So
Buffy,
Willow,
Spike, and I do not exactly make the best traveling companions, at least not cramped into that little teeny car Spike jacked from
Angel for nearly ten hours. I tried to keep to myself, listening to Weird Al Yankovic on my headphones and reading my Fantastic Four books, but Willow started to complain that the music was too loud ("'The Saga Begins' is the uber-suck!"), so I turned it down, then off. She was watching the men's swimming Olympic competition on a little portable TV, so I tried to watch along but she got mad (in all fairness, I did try to take it from her at one point -- Ian Thorpe, yummy) and threatened to hex me if I tried to take it again. All the fighting and complaining caused Buffy to yell, "Andrew, if you don't knock it off, I'll show you EXACTLY what a Slayer can do. And not in the happy fun way." I was so afraid she'd start speechifying that I did as I was told.
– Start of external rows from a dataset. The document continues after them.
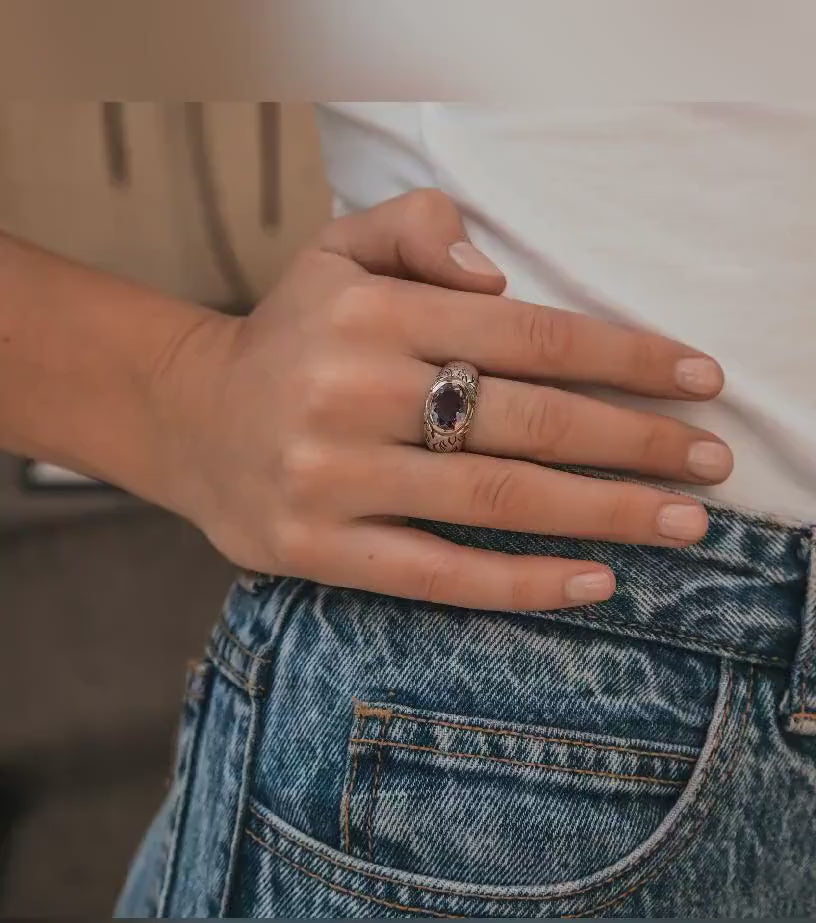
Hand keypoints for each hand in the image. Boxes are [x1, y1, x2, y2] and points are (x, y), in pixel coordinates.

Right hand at [155, 189, 729, 611]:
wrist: (187, 420)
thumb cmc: (287, 335)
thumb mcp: (335, 250)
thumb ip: (416, 226)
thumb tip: (499, 270)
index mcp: (371, 314)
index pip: (528, 333)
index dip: (624, 356)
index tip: (699, 380)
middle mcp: (353, 392)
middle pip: (528, 420)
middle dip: (635, 442)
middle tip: (710, 462)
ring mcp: (335, 479)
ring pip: (495, 499)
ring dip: (603, 512)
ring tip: (681, 523)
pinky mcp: (319, 550)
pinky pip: (437, 573)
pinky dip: (522, 582)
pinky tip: (594, 581)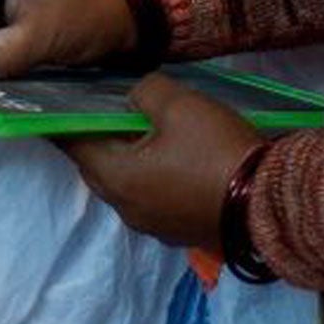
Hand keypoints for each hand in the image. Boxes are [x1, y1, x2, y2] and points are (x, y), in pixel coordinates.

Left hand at [60, 74, 260, 249]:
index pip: (75, 145)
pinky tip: (169, 159)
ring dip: (126, 160)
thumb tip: (134, 100)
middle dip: (97, 139)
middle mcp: (126, 208)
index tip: (57, 102)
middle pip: (98, 168)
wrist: (266, 203)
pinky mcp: (178, 231)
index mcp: (116, 178)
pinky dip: (150, 177)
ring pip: (126, 185)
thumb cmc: (214, 150)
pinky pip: (151, 198)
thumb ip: (144, 93)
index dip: (66, 120)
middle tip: (103, 110)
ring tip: (138, 131)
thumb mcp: (178, 104)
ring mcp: (153, 225)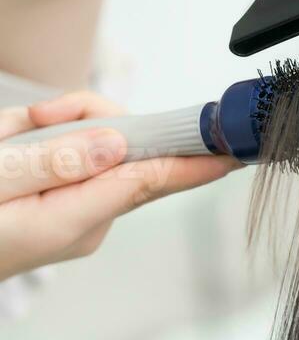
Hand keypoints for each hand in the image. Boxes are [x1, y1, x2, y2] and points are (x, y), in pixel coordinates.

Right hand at [0, 91, 239, 281]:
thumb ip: (52, 162)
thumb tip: (115, 145)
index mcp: (74, 219)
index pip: (151, 182)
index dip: (196, 163)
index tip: (235, 149)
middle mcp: (88, 219)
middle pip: (123, 153)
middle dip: (91, 120)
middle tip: (33, 123)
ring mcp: (79, 214)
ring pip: (98, 147)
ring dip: (56, 127)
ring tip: (8, 135)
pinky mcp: (67, 206)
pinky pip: (75, 156)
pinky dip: (46, 138)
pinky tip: (12, 142)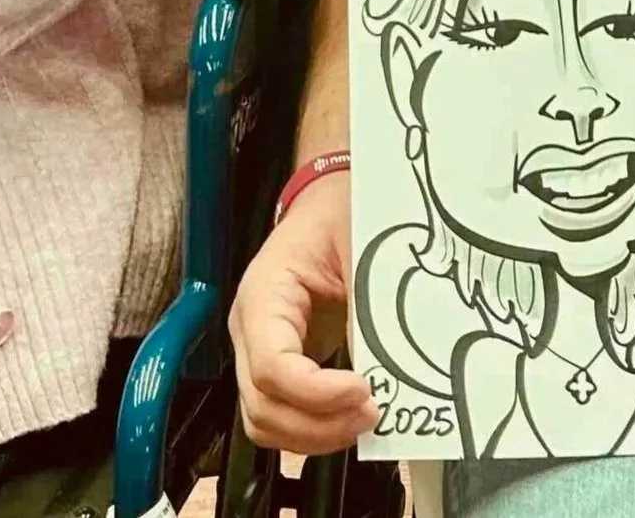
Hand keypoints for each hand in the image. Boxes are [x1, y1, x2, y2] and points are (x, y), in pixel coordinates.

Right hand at [228, 170, 378, 454]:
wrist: (327, 198)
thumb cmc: (338, 210)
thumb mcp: (358, 243)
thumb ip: (366, 304)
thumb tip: (384, 368)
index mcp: (263, 292)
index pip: (272, 366)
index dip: (316, 393)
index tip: (365, 391)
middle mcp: (250, 328)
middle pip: (262, 405)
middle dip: (318, 424)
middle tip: (373, 413)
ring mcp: (259, 349)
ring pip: (266, 421)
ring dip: (315, 436)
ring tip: (365, 420)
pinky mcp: (279, 362)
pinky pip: (282, 415)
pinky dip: (313, 430)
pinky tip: (350, 417)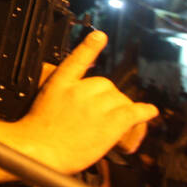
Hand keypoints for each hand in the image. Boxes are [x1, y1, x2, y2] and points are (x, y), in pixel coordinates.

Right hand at [6, 31, 158, 174]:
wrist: (38, 150)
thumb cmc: (37, 132)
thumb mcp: (44, 103)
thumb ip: (63, 97)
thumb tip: (81, 103)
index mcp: (59, 83)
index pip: (77, 59)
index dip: (90, 47)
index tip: (100, 36)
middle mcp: (79, 90)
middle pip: (106, 85)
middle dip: (106, 99)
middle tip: (99, 116)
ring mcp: (96, 105)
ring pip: (120, 99)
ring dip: (120, 110)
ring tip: (111, 125)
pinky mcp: (111, 122)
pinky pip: (134, 111)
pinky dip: (145, 111)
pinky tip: (149, 111)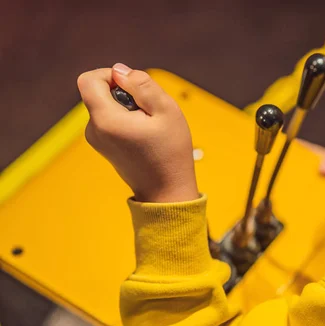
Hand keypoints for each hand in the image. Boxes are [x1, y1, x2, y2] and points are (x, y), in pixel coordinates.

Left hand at [77, 63, 198, 202]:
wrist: (167, 192)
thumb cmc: (170, 153)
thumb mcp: (167, 111)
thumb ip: (143, 85)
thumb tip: (120, 70)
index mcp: (106, 120)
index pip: (89, 80)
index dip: (109, 75)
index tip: (132, 86)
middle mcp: (94, 130)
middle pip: (99, 93)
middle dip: (124, 93)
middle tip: (149, 112)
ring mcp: (97, 140)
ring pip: (106, 106)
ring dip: (127, 107)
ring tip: (149, 126)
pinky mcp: (104, 146)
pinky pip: (109, 120)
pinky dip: (126, 120)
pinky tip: (144, 135)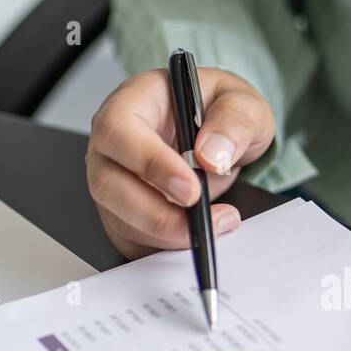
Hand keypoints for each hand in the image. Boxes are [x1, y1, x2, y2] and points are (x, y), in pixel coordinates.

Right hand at [86, 68, 275, 258]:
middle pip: (108, 184)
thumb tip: (212, 154)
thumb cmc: (220, 110)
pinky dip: (165, 248)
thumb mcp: (242, 102)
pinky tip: (196, 237)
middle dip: (156, 213)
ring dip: (166, 234)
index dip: (149, 164)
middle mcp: (113, 144)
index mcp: (132, 103)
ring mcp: (114, 180)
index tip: (190, 188)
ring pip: (120, 219)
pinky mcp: (123, 213)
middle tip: (202, 219)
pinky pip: (132, 240)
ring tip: (213, 226)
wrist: (222, 137)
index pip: (118, 131)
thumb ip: (234, 120)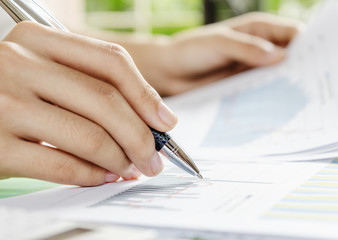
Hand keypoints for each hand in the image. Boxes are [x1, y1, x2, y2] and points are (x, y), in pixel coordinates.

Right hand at [0, 22, 176, 186]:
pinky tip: (104, 177)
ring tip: (130, 168)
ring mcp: (1, 104)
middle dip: (140, 137)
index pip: (110, 62)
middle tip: (153, 158)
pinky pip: (62, 166)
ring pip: (89, 137)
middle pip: (104, 101)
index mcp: (37, 40)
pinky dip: (92, 176)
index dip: (146, 95)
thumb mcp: (52, 77)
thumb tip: (154, 119)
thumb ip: (97, 88)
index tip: (165, 122)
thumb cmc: (14, 96)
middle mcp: (16, 64)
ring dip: (120, 160)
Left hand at [131, 12, 302, 95]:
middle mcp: (259, 49)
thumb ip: (248, 49)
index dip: (308, 46)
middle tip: (310, 87)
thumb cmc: (190, 50)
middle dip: (300, 69)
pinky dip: (269, 97)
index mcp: (258, 29)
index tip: (317, 63)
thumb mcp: (220, 44)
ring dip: (285, 86)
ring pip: (277, 76)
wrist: (169, 72)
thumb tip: (281, 56)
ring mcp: (251, 69)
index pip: (293, 34)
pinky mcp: (242, 86)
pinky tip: (274, 107)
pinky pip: (261, 91)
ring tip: (296, 101)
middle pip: (290, 57)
Cuz her speeches? Not fun.
Somehow we made it to Boston, and crashed. Spike and Buffy took one room, and (after some arguing) Willow and I took the other. I did my best not to make her mad; the last thing I need is to wake up with a tail or something. So we slept in for a bit, even though at that point it was almost dawn.
After sleeping for a bit, Buffy, Willow, and I went to our rendezvous with the dead girl's Watcher; we finally tracked him down at Ned Devine's in Fanueil Hall. He is, to put it mildly, insane. He was very paranoid, which is understandable, seeing as how his girl just got butchered. But, hey, we're the good guys. Overreact much? I mean, he wouldn't even tell us his last name. All he would tell us was his name is Simon. Simon is like Mr. Giles, only a million times stuffier, more solemn, and more upright. (Maybe all the time Mr. Giles spent in California took some of the British out of him.) Anyway, Simon agreed to help us in whatever way he could, and briefed us on what was going on. We said we'd be checking things out in town, and promised to be in touch.
We went back to the hotel to regroup, and were relaxing in our rooms when I got a very creepy phone call. I figured it was Ben or
Xander calling from Cleveland, so I picked up. It wasn't Ben or Xander, but a very proper-sounding British man. He asked if I was Andrew Wells, and I said I was, and could I help him with something. He said "No, thank you. Good day, sir." And then he hung up.
I was creeped out, so I told Buffy, Spike, and Willow what happened. The first thought that popped into our heads was that it was someone from the Watcher's Council. It wasn't Mr. Giles, and it wasn't Simon. It was obviously someone who knows who I am, so I figure he must know who the others are too. It was really creepy, no matter who it was. We're all a little freaked out by it.
We will see what happens, and be on our guard.